Title : Study of Political Tie, Its Influence on Bank Credit Decisions in Indonesia
Author(s) :  Elisa Tjondro
Faculty of Economics, Petra Christian University, Surabaya
Basuki
Faculty of Economics and Business, Universitas Airlangga , Surabaya
DOI :
  https://doi.org/ 10.9744/jak.14.2.116-134

 

Abstract
This study uses bank loan data to examine the effect of (political ties) between the company and the government to on the assessment of companies' financial leverage and profitability in the bank lending decisions in Indonesia. The numbers of samples are 1465 observations. This study uses moderated regression analysis (MRA). The study finds that a political tie affects corporate profitability assessment in bank lending decisions. Firms with lower profitability receive larger bank loans because of their political tie (rent-seeking hypothesis). However, this study indicates that a political tie does not affect the assessment of financial leverage in banks' lending decisions.

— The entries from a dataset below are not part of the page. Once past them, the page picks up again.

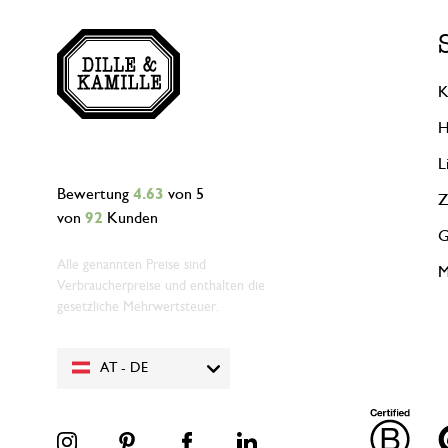
K
H
L
Bewertung
4.63
von 5
Z
von
92
Kunden
G
Alle genannten Preise sind
M
Verbraucherpreise und enthalten die
gesetzliche Mehrwertsteuer.
AT - DE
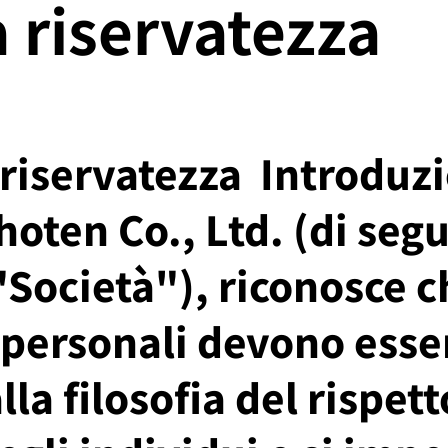
a riservatezza
 riservatezza ​ Introduz
ten Co., Ltd. (di segu
Società"), riconosce c
personali devono esser
lla filosofia del rispett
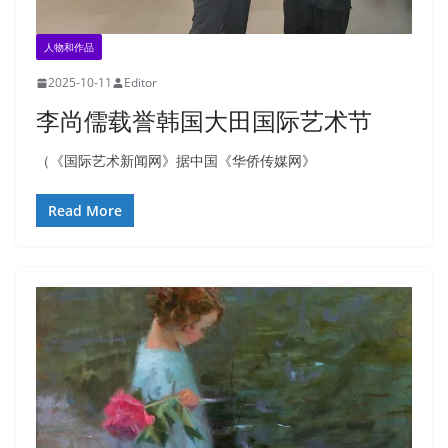
人物和作品
2025-10-11
Editor
李尚儒载誉韩国大田国际艺术节
（《国际艺术新闻网》据中国《华侨传媒网》
Read More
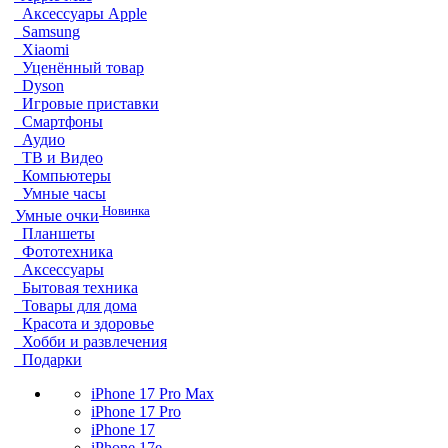
Аксессуары Apple
Samsung
Xiaomi
Уценённый товар
Dyson
Игровые приставки
Смартфоны
Аудио
ТВ и Видео
Компьютеры
Умные часы
Новинка
Умные очки
Планшеты
Фототехника
Аксессуары
Бытовая техника
Товары для дома
Красота и здоровье
Хобби и развлечения
Подарки
iPhone 17 Pro Max
iPhone 17 Pro
iPhone 17
iPhone 17e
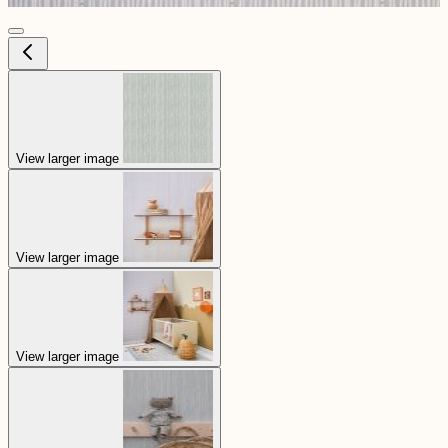
View larger image
View larger image
View larger image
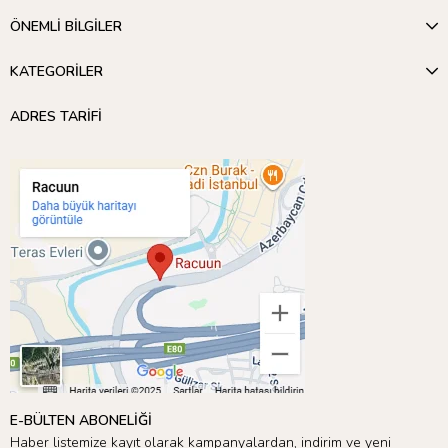
ÖNEMLİ BİLGİLER
KATEGORİLER
ADRES TARİFİ
E-BÜLTEN ABONELİĞİ
Haber listemize kayıt olarak kampanyalardan, indirim ve yeni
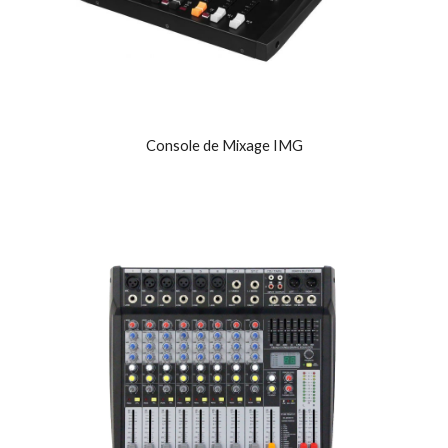
Console de Mixage IMG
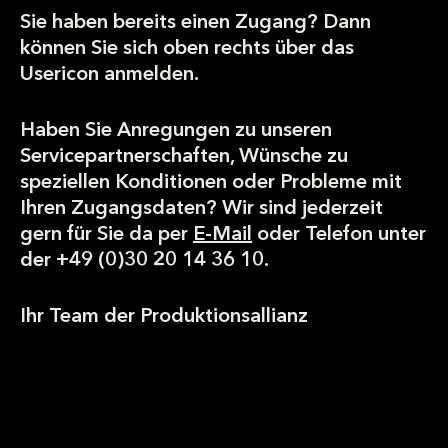
Sie haben bereits einen Zugang? Dann
können Sie sich oben rechts über das
Usericon anmelden.
Haben Sie Anregungen zu unseren
Servicepartnerschaften, Wünsche zu
speziellen Konditionen oder Probleme mit
Ihren Zugangsdaten? Wir sind jederzeit
gern für Sie da per
E-Mail
oder Telefon unter
der +49 (0)30 20 14 36 10.
Ihr Team der Produktionsallianz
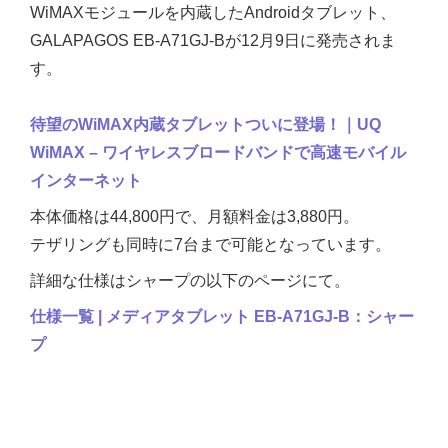
WiMAXモジュールを内蔵したAndroidタブレット、
GALAPAGOS EB-A71GJ-Bが12月9日に発売されま
す。
待望のWiMAX内蔵タブレットついに登場！｜UQ
WiMAX – ワイヤレスブロードバンドで高速モバイル
インターネット
本体価格は44,800円で、月額料金は3,880円。
テザリングも同時に7台まで可能となっています。
詳細な仕様はシャープの以下のページにて。
仕様一覧 | メディアタブレット EB-A71GJ-B：シャー
プ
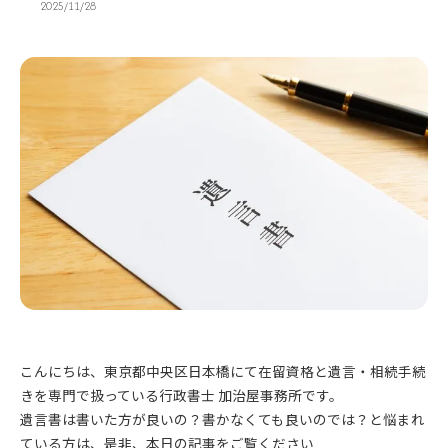
2025/11/28
こんにちは、東京都中央区日本橋にて在留資格と遺言・相続手続
きを専門で扱っている行政書士 加治屋事務所です。
遺言書は書いた方が良いの？書かなくても良いのでは？と悩まれ
ている方は、是非、本日の記事をご覧ください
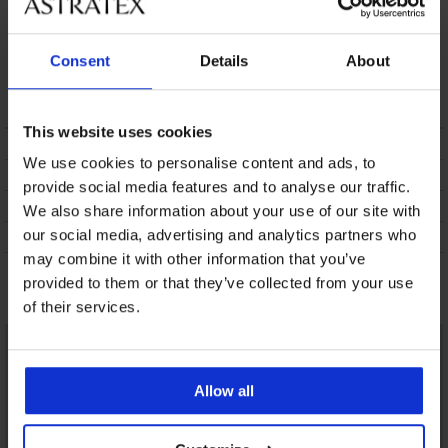
Klassieke slip Sloggi
Consent
Details
About
EVER Ease Tai
9,79 €
This website uses cookies
BESCHRIJVING
We use cookies to personalise content and ads, to
VERZENDING EN BETALING
provide social media features and to analyse our traffic.
RUILEN
We also share information about your use of our site with
our social media, advertising and analytics partners who
ONDERHOUD EN WASSEN
may combine it with other information that you’ve
provided to them or that they’ve collected from your use
Misschien vindt u dit ook leuk
of their services.
Allow all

This finding also supports Faccio (2010), Fisman (2001), and Backman (2001). Indonesia condition which has a weak institutional regulation and high information asymmetry is beneficial for companies that have a political tie. This leads to more trusted political ties as an indicator of profitability.

 

Keywords: 

Political tie, financial leverage, profitability, bank loans, rent-seeking hypothesis, politically exposed person, state-owned enterprises (SOEs).